What is required
Retype the forum post below about speeding up a four-nested-loop problem with CUDA, in full and unchanged.

Supplied passage
Hi guys. I’m trying to solve an On^4 problem (with 4 nested loops) using CUDA. As you can see below, I have an original version in C that runs in a reasonable time (50 seconds without threading or spliting the data structures), for data structures of 100 elements, but as soon as I try to use my CUDA version it is not so fast (in fact it is 50% faster than C code, but I need it to be faster), so I’m wondering if there are other solutions to try to solve my problem that I’m not aware of.
My server has two cards that support CUDA, but I’m using just the Tesla for now. Thanks for your time, any help will be highly appreciated.
Device 0: “Tesla C2050”
CUDA Driver Version: 3.20
CUDA Runtime Version: 3.20
CUDA Capability Major/Minor version number: 2.0
Total amount of global memory: 3220897792 bytes
Multiprocessors x Cores/MP = Cores: 14 (MP) x 32 (Cores/MP) = 448 (Cores)
Total amount of constant memory: 65536 bytes
Total amount of shared memory per block: 49152 bytes
Total number of registers available per block: 32768
Warp size: 32
Maximum number of threads per block: 1024
Maximum sizes of each dimension of a block: 1024 x 1024 x 64
Maximum sizes of each dimension of a grid: 65535 x 65535 x 1
Maximum memory pitch: 2147483647 bytes
Texture alignment: 512 bytes
Clock rate: 1.15 GHz
Concurrent copy and execution: Yes
Run time limit on kernels: No
Integrated: No
Support host page-locked memory mapping: Yes
Compute mode: Default (multiple host threads can use this device simultaneously)

Data excerpt

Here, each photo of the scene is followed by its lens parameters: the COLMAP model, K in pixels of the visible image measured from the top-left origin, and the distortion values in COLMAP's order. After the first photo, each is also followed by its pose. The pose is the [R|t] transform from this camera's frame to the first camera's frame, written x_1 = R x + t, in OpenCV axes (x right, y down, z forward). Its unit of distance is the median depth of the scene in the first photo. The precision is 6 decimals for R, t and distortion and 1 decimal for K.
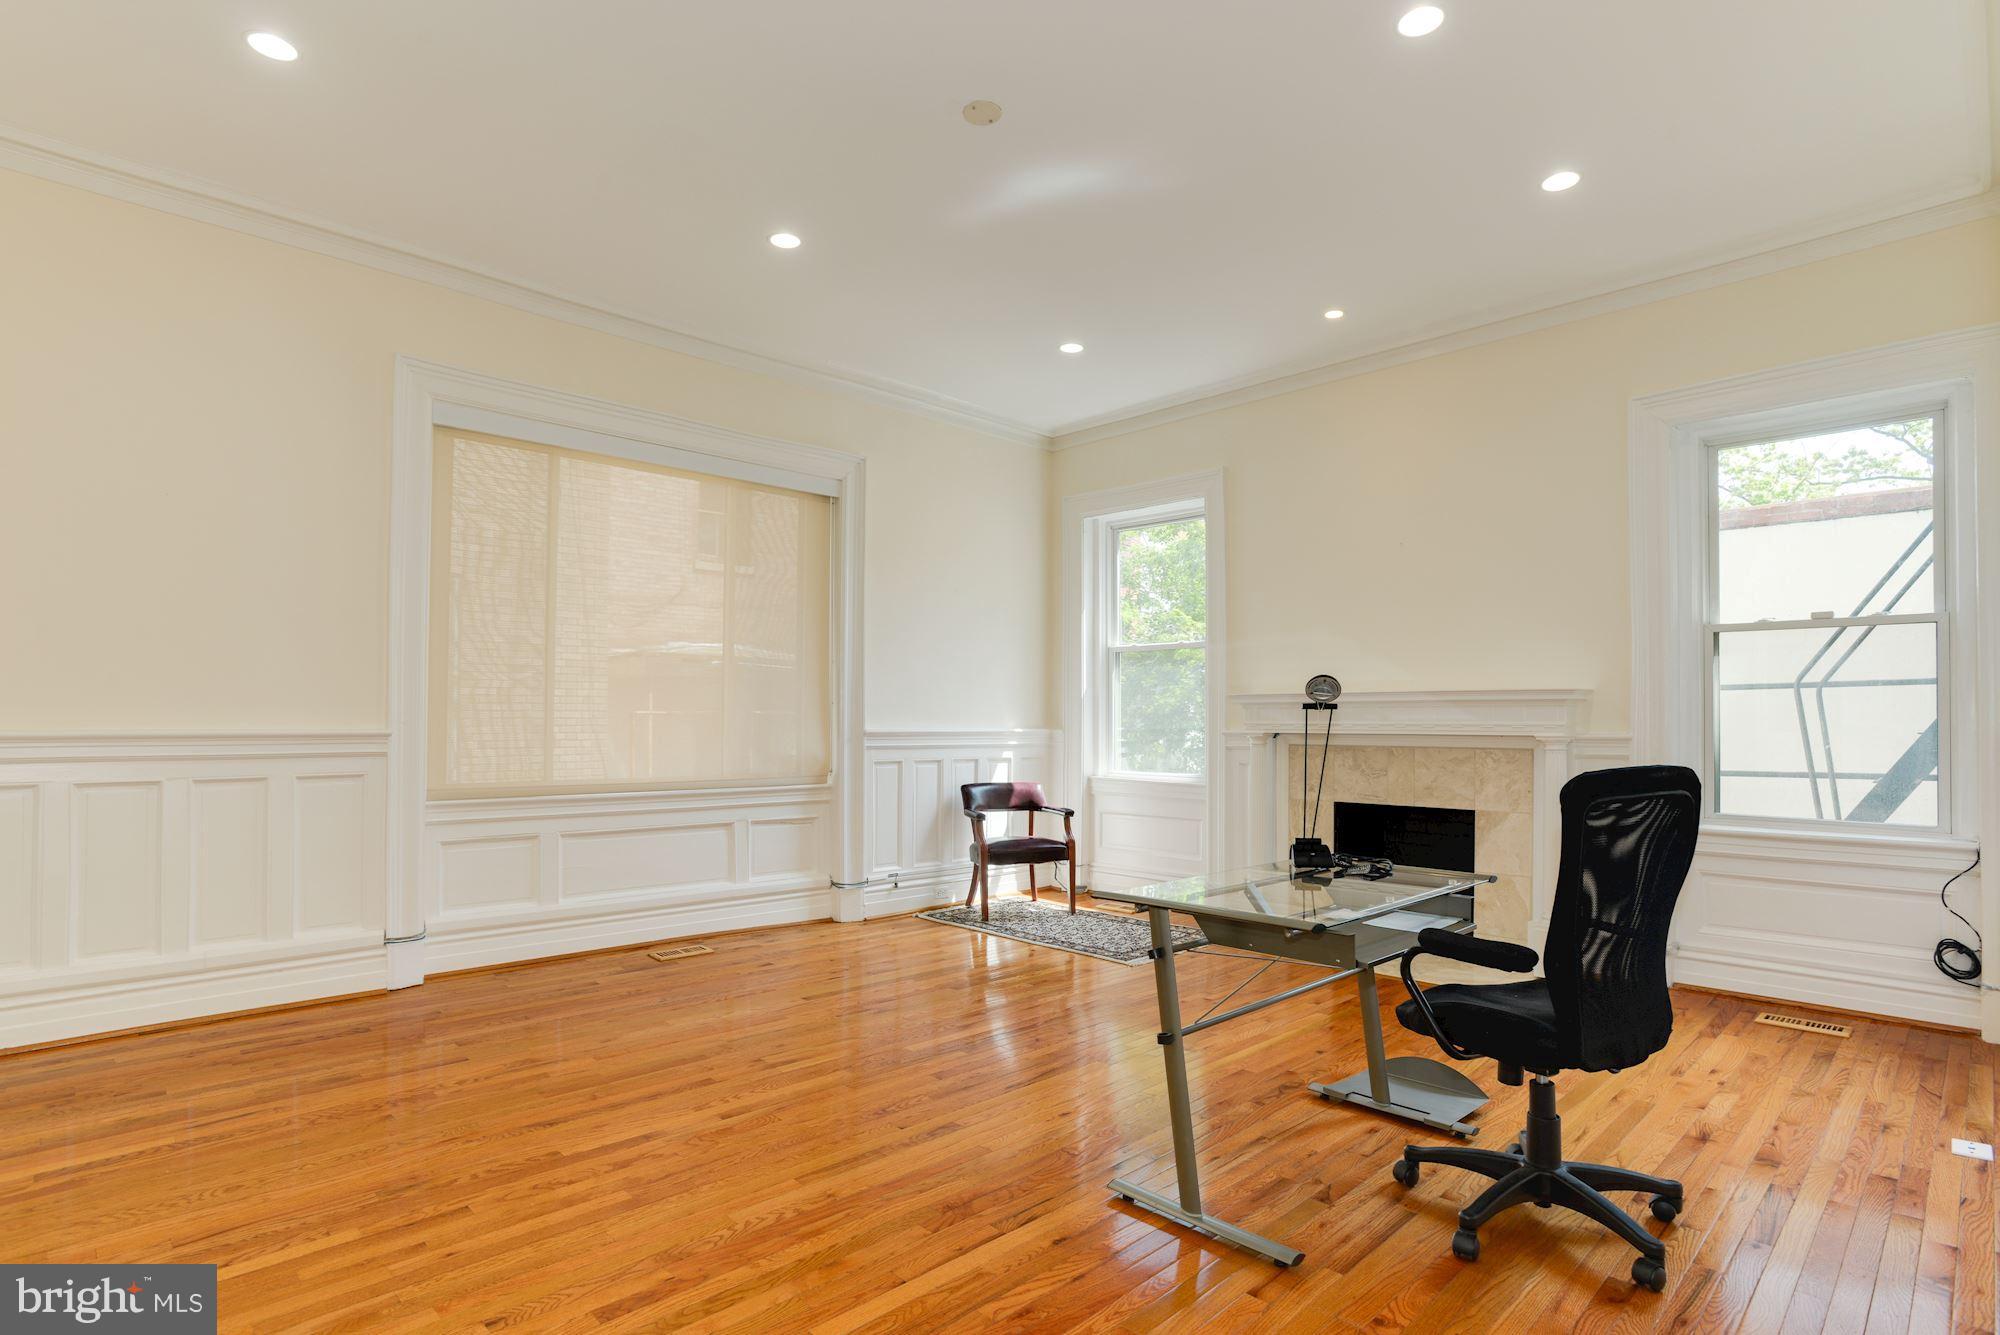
lens RADIAL K [[959.9, 0, 912.4], [0, 959.9, 664.8], [0, 0, 1]] dist [-0.024881, 0.000422]
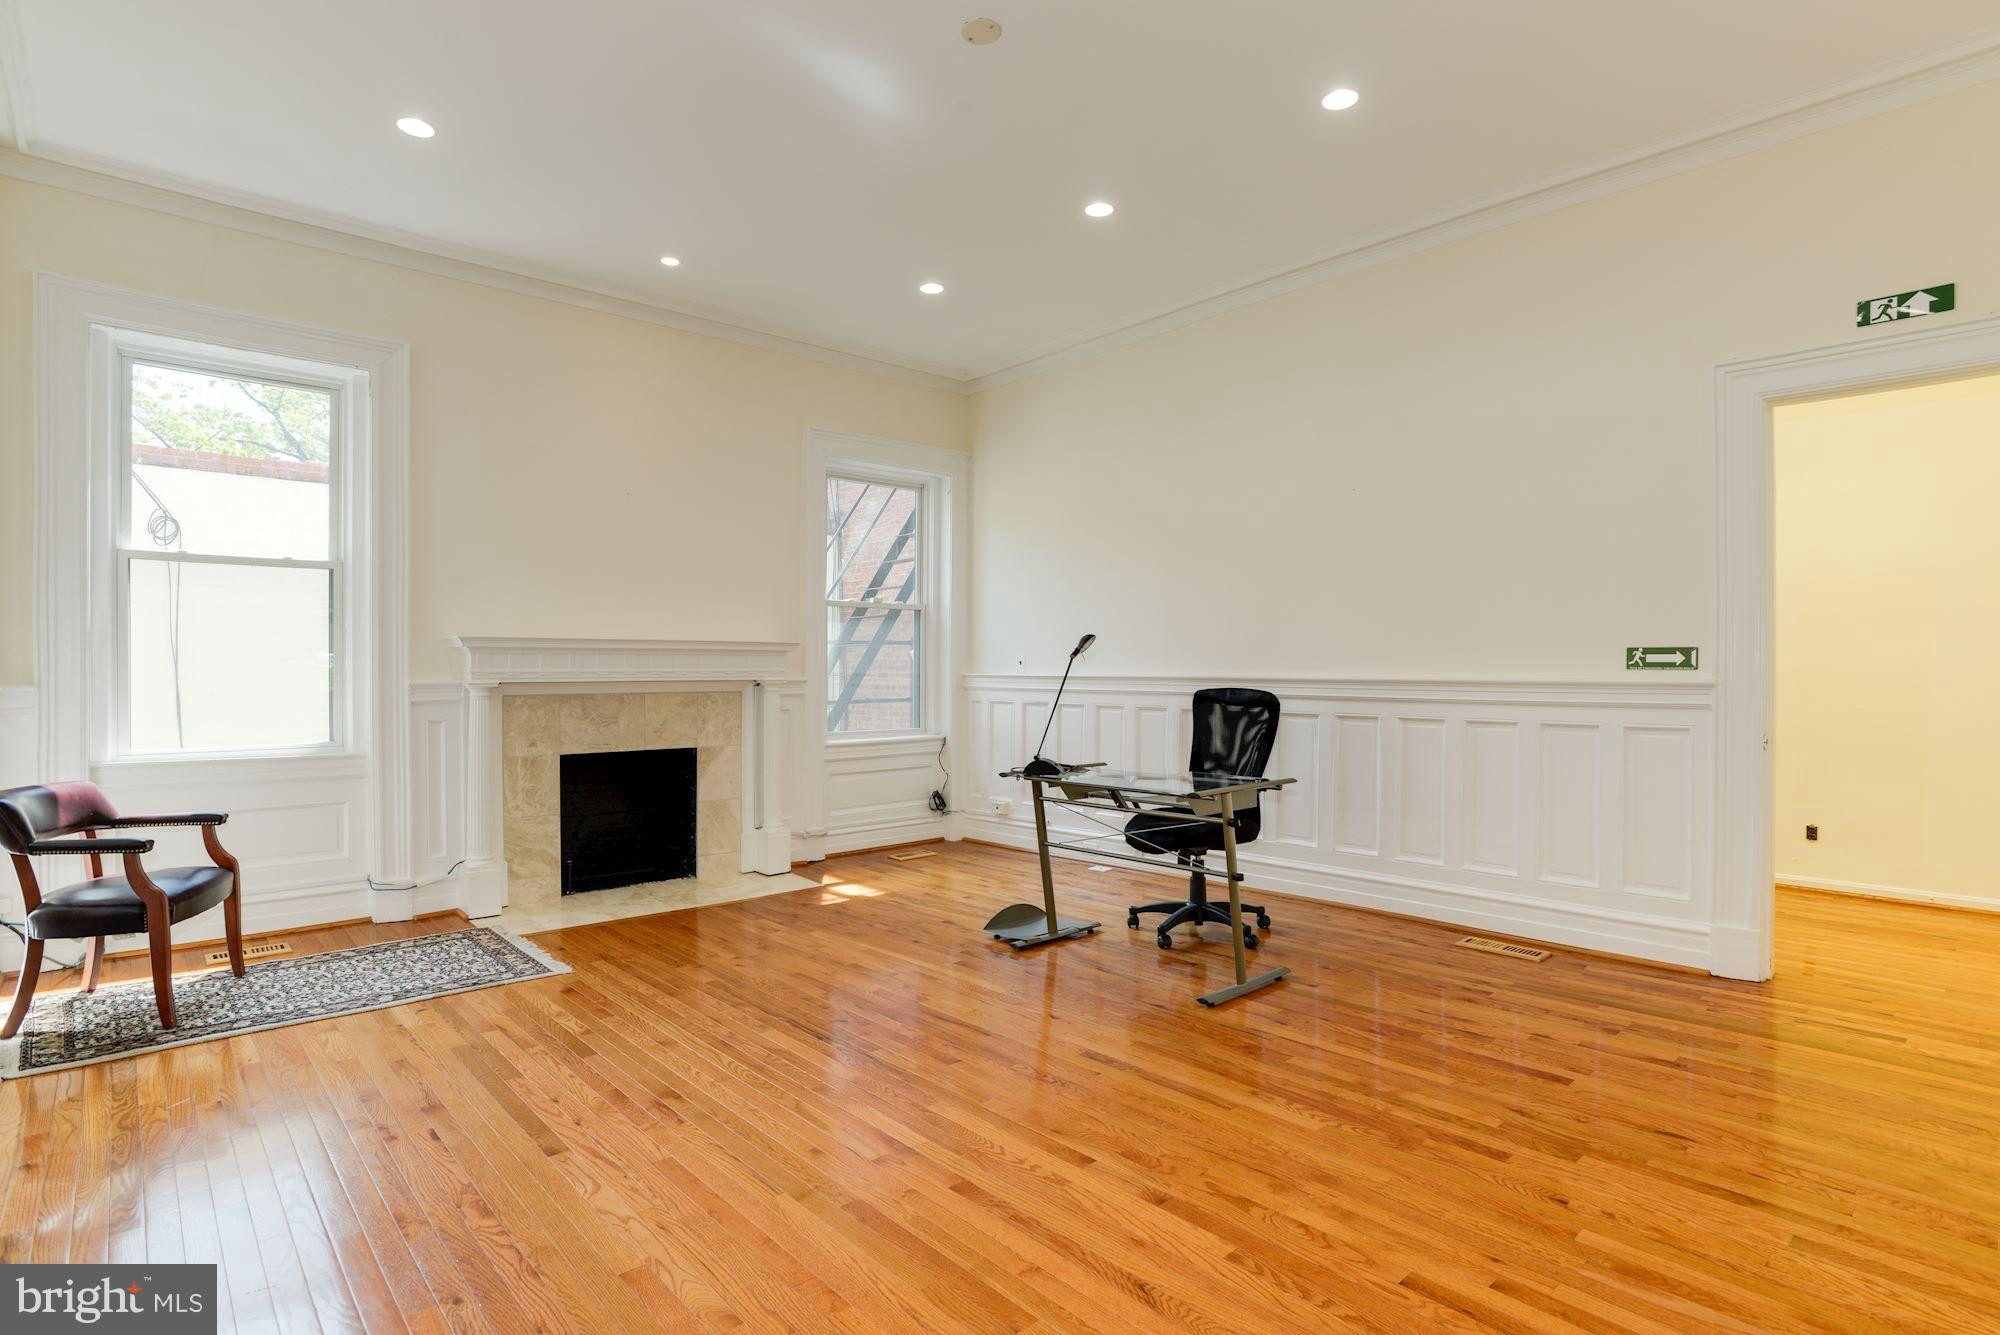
lens RADIAL K [[1037.4, 0, 1000.0], [0, 1037.4, 667.5], [0, 0, 1]] dist [-0.034177, 0.001671]
pose [[-0.016437, -0.000858, 0.999865, -0.906397], [-0.056441, 0.998406, -0.000071, 0.054847], [-0.998271, -0.056434, -0.016459, 0.949660]]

Solution for this problem
Hi guys. I’m trying to solve an On^4 problem (with 4 nested loops) using CUDA. As you can see below, I have an original version in C that runs in a reasonable time (50 seconds without threading or spliting the data structures), for data structures of 100 elements, but as soon as I try to use my CUDA version it is not so fast (in fact it is 50% faster than C code, but I need it to be faster), so I’m wondering if there are other solutions to try to solve my problem that I’m not aware of.
My server has two cards that support CUDA, but I’m using just the Tesla for now. Thanks for your time, any help will be highly appreciated.
Device 0: “Tesla C2050”
CUDA Driver Version: 3.20
CUDA Runtime Version: 3.20
CUDA Capability Major/Minor version number: 2.0
Total amount of global memory: 3220897792 bytes
Multiprocessors x Cores/MP = Cores: 14 (MP) x 32 (Cores/MP) = 448 (Cores)
Total amount of constant memory: 65536 bytes
Total amount of shared memory per block: 49152 bytes
Total number of registers available per block: 32768
Warp size: 32
Maximum number of threads per block: 1024
Maximum sizes of each dimension of a block: 1024 x 1024 x 64
Maximum sizes of each dimension of a grid: 65535 x 65535 x 1
Maximum memory pitch: 2147483647 bytes
Texture alignment: 512 bytes
Clock rate: 1.15 GHz
Concurrent copy and execution: Yes
Run time limit on kernels: No
Integrated: No
Support host page-locked memory mapping: Yes
Compute mode: Default (multiple host threads can use this device simultaneously)